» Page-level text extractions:

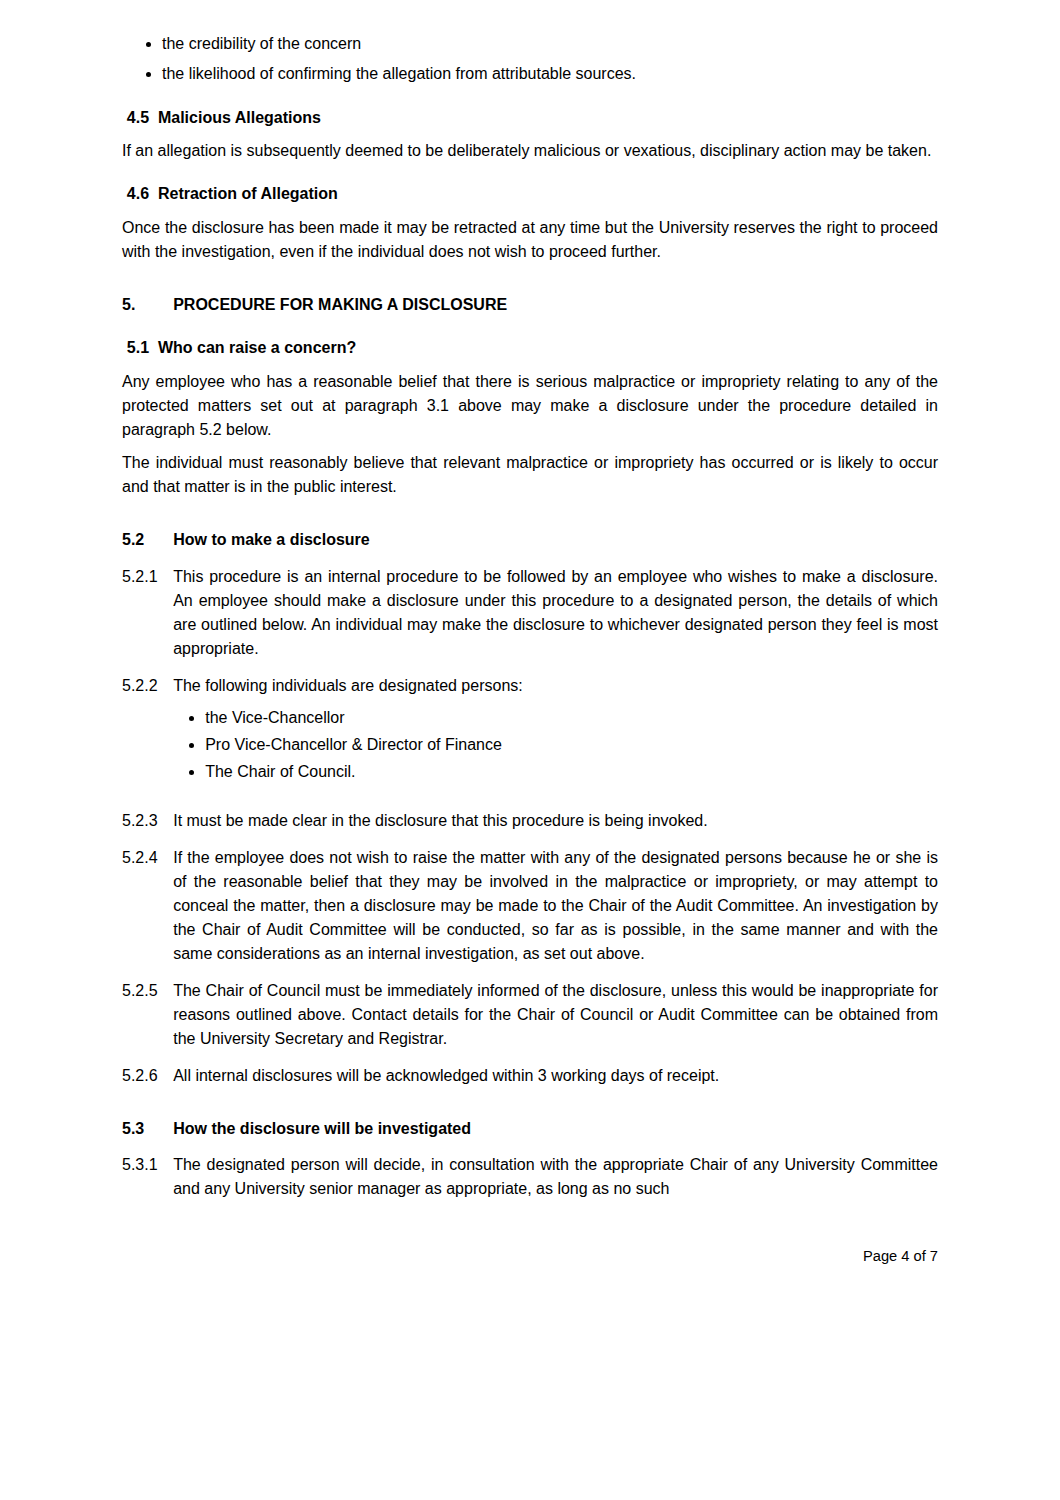the credibility of the concern
the likelihood of confirming the allegation from attributable sources.
4.5 Malicious Allegations
If an allegation is subsequently deemed to be deliberately malicious or vexatious, disciplinary action may be taken.
4.6 Retraction of Allegation
Once the disclosure has been made it may be retracted at any time but the University reserves the right to proceed with the investigation, even if the individual does not wish to proceed further.
5. PROCEDURE FOR MAKING A DISCLOSURE
5.1 Who can raise a concern?
Any employee who has a reasonable belief that there is serious malpractice or impropriety relating to any of the protected matters set out at paragraph 3.1 above may make a disclosure under the procedure detailed in paragraph 5.2 below.
The individual must reasonably believe that relevant malpractice or impropriety has occurred or is likely to occur and that matter is in the public interest.
5.2 How to make a disclosure
5.2.1 This procedure is an internal procedure to be followed by an employee who wishes to make a disclosure. An employee should make a disclosure under this procedure to a designated person, the details of which are outlined below. An individual may make the disclosure to whichever designated person they feel is most appropriate.
5.2.2 The following individuals are designated persons:
the Vice-Chancellor
Pro Vice-Chancellor & Director of Finance
The Chair of Council.
5.2.3 It must be made clear in the disclosure that this procedure is being invoked.
5.2.4 If the employee does not wish to raise the matter with any of the designated persons because he or she is of the reasonable belief that they may be involved in the malpractice or impropriety, or may attempt to conceal the matter, then a disclosure may be made to the Chair of the Audit Committee. An investigation by the Chair of Audit Committee will be conducted, so far as is possible, in the same manner and with the same considerations as an internal investigation, as set out above.
5.2.5 The Chair of Council must be immediately informed of the disclosure, unless this would be inappropriate for reasons outlined above. Contact details for the Chair of Council or Audit Committee can be obtained from the University Secretary and Registrar.
5.2.6 All internal disclosures will be acknowledged within 3 working days of receipt.
5.3 How the disclosure will be investigated
5.3.1 The designated person will decide, in consultation with the appropriate Chair of any University Committee and any University senior manager as appropriate, as long as no such
Page 4 of 7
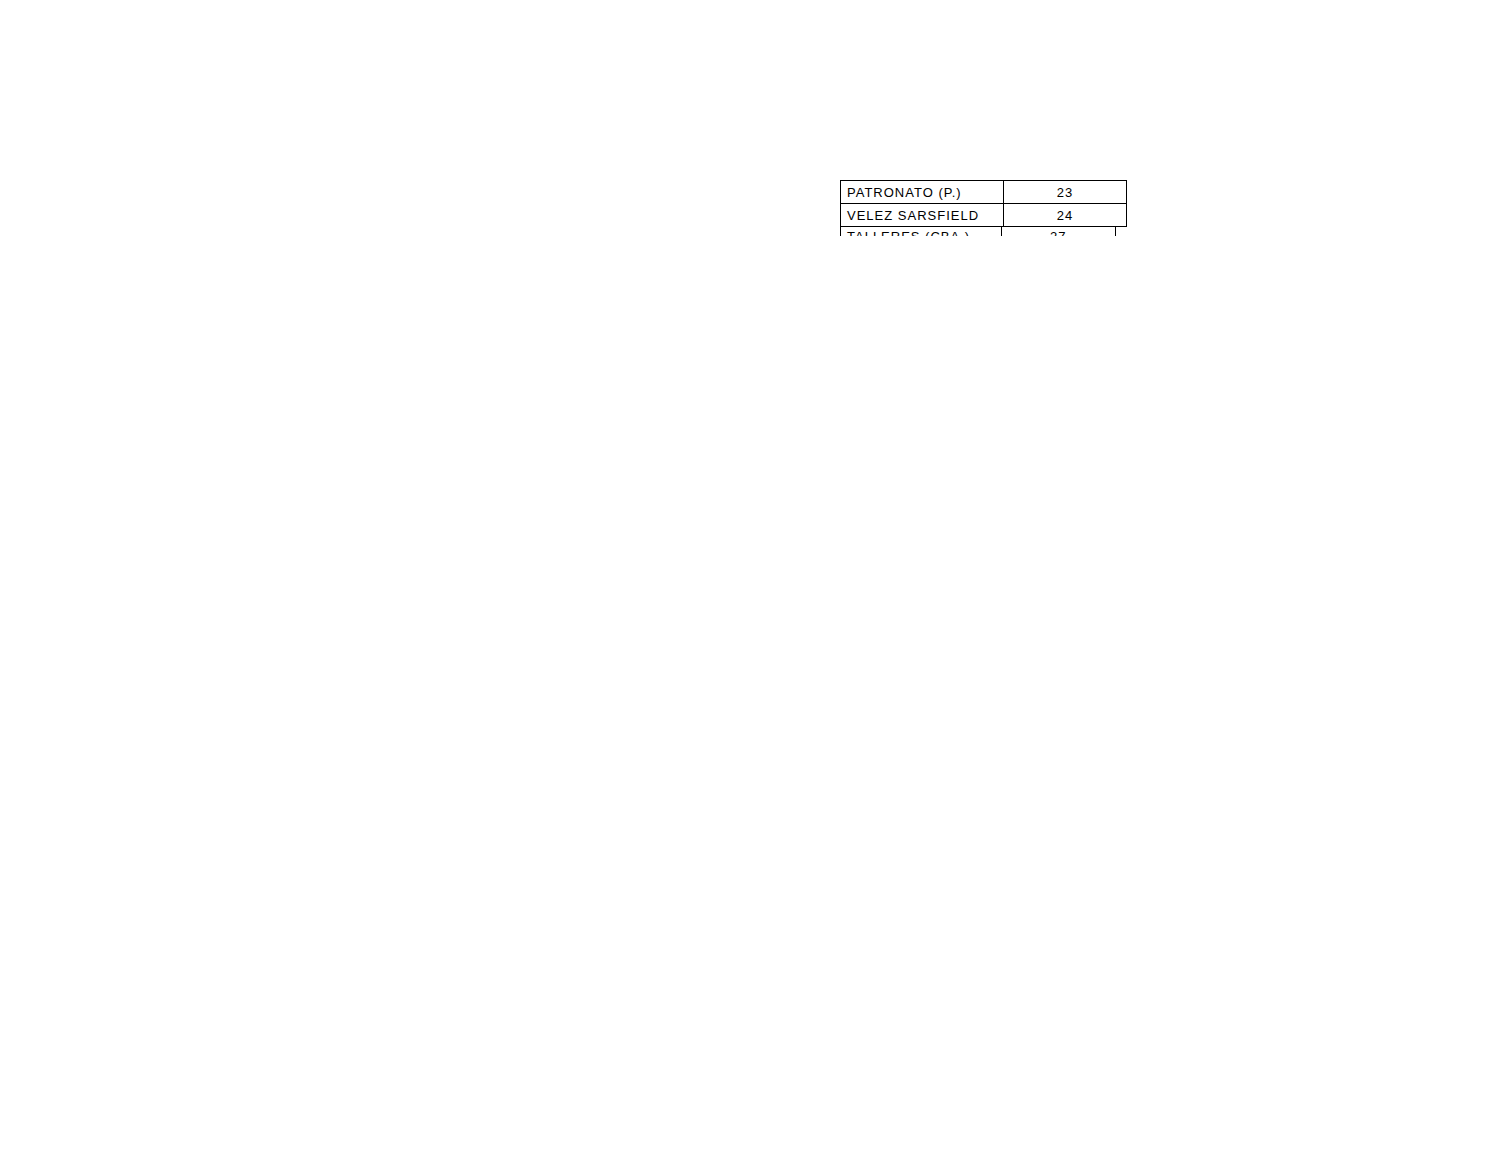| PATRONATO (P.) | 23 |
| VELEZ SARSFIELD | 24 |
| TALLERES (CBA.) | 27 |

» Task instructions: From the records above, transcribe exactly the run of lines that opens with the line holding "The individual must" and closes with the line holding "5.2 How to make a disclosure", both included.

» Answer to the problem:
The individual must reasonably believe that relevant malpractice or impropriety has occurred or is likely to occur and that matter is in the public interest.
5.2 How to make a disclosure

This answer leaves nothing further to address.